All the NDP MPs, Green MPs, Bloc MPs, 3/5 Independent MPs and 16/31 Liberal MPs voted YES.
The NDP and Green parties are committing, in their 2015 campaign platforms, to consult citizens and experts on a model, then implement PR for 2019 if elected.
In June 2015, the Liberal Party announced that they will form an all-party committee to consider electoral reform (both winner-take-all and proportional options), to report back to Parliament within one year of the next Parliament, introduce legislation on electoral reform within 18 months, and make 2015 the last first-past-the-post election.
Their caucus is divided on proportional representation. Some favour PR, while some favour another winner-take-all system, which changes little but historically would have benefited the Liberal party.
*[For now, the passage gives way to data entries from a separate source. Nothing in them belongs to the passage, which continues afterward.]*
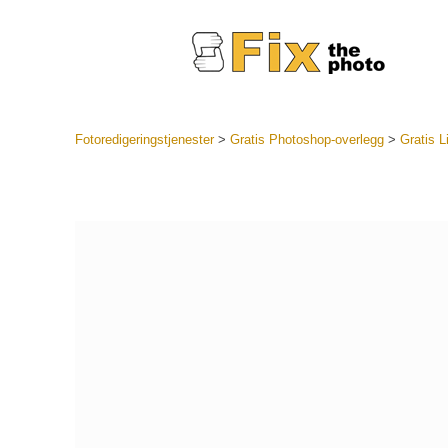
Fotoredigeringstjenester
>
Gratis Photoshop-overlegg
>
Gratis L
Lightroo
forhåndsin
Portr
LR forhån
samlinger
Beste avt
forhåndsin
Mobile fo
Redigerin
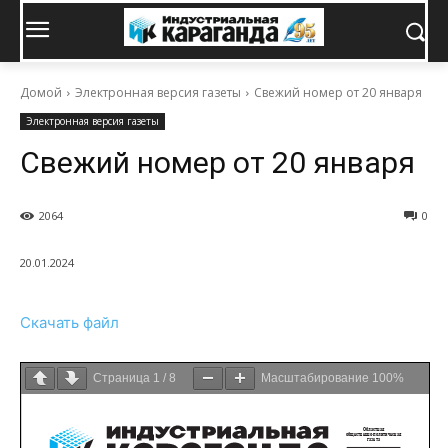
Домой
Электронная версия газеты
Свежий номер от 20 января
Электронная версия газеты
Свежий номер от 20 января
2064
0
20.01.2024
Скачать файл
Страница
1
/
8
Масштабирование
100%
Experience has taught us that no matter what the process is, the views of the parties and the individual MPs who fill the chairs are critical to seeing electoral reform move ahead.
Fair Vote Canada has asked candidates in every riding in Canada where they stand on proportional representation, and whether they will vote for it -- the riding by riding results are on www.fairvote.ca.
Last month Fair Vote Canada announced that 500 academics, including Kevin Page and over 30 Canada Research Chairs, have signed an open letter by Professor Peter Russell calling on the parties to implement proportional representation.
We have a window of opportunity this election to move Canada forward, so we leave behind a better democracy for our children and grandchildren. Together, we can make every vote count.